Be not saddened nor confused,
   for I will bear this sorrow Myself, willingly,
    that you may learn wherefore
      its nature and its source.

I am with you, I am with you,
   therefore be glad of spirit.
    This wine I pass amongst you
      as the flowing water which poureth forth
        from the broken heart.“

Raising his hands as though
  in benediction, he fairly shouted,
   “See, see, and be transformed!“

And for that moment, in the midst
  of such overwhelming silence,
   certain ones among us nearly conceived
    of the magnitude of the Love
     which this single being embodied.


He joined us all hand in hand
  and said:
   “Wretched limbs
      have you always amongst you -
        take care of them;
         those in poverty always are with you -
           feed them;

But truly, I send you out
   as healers of broken hearts
     from all walks of life,
      as now I break Mine in order
        to prepare you
         for what is to come.
          Go out and mend all hearts
             in remembrance of Me.

Do you think that I am come
   to bring condolence for one another's beliefs?

I tell you, I am not come
   to bring condolence but a healing scalpel
    to put an end to the suffering
     caused by so many beliefs.
       Not by placating, but by understanding
         the nature of beliefs
          can you be free.

A knot tied in a moment may take a lifetime to undo,
   but know what is in your sight
    and all that is hidden
     will be revealed unto you.

Begin, therefore, at the Moment,
   as I have shown.
    For the feet shall prepare the way
      to the Heart,
       and at the feet doth the way begin.

The way hath been shown;
   the hour is come,
    and the cock croweth, O it croweth -
     Who shall be prepared to answer
        in My Name?“

And at the end of that sacred communion
  we sang the closing hymn
   and wept as lovers do before parting.

Then sitting awhile in deep contemplation
  we listened as our beloved Friend
   gave his final blessing to us.

And rising before those who stayed with him
  he whispered,
   “The hour is come.“


JUBILATE!


(For about two solid years until the point of this writing, I had been known for going about - on campus, on the streets, in parks, and finally there at Neve Shalom, with water basin and towel, with almond oil in hand, washing the feet of anyone, literally anyone, who accepted the offer.

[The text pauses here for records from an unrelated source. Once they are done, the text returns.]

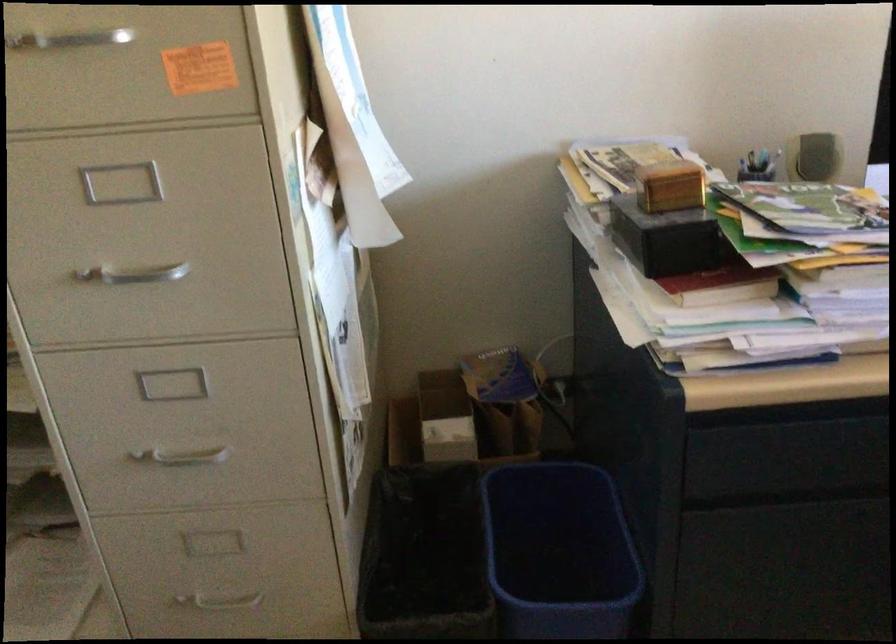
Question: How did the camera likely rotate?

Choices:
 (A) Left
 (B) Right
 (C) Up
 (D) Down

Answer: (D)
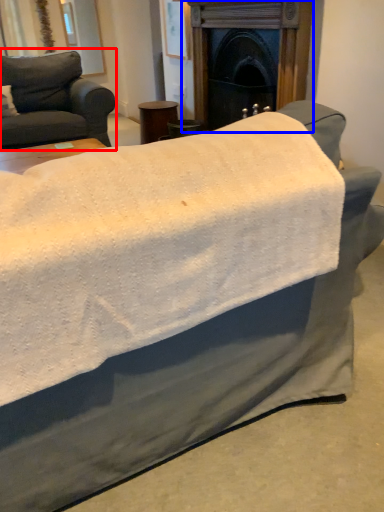
Question: Which point is closer to the camera, studio couch (highlighted by a red box) or fireplace (highlighted by a blue box)?

Choices:
 (A) studio couch
 (B) fireplace

Answer: (B)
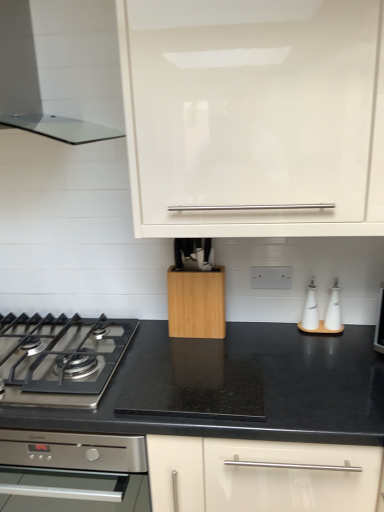
Question: Considering the relative sizes of beech wood knife block at center and transparent glass range hood at upper left in the image provided, is beech wood knife block at center bigger than transparent glass range hood at upper left?

Choices:
 (A) no
 (B) yes

Answer: (A)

It was my own way of internalising what I had gotten out of the Gospel of John. This poem developed and evolved directly out of inspiration drawn from that Gospel and the Secret Gospel of Thomas, the teaching of Murshid Samuel Lewis, and working with the 112 Breath Sutras given by Lord Shiva. Upon finishing it, about 1 a.m. in August of '76 and crawling into my sleeping bag in the middle of a field, nearing the end of our “Jerusalem Camp,“ I received a rather profound dream instructing me what to do with the world Muslim community, and feel challenged to this day as to how to bring that to fruition. The poem was published in the April '77 issue of "Sonflowers," put out by the Holy Order of MANS.)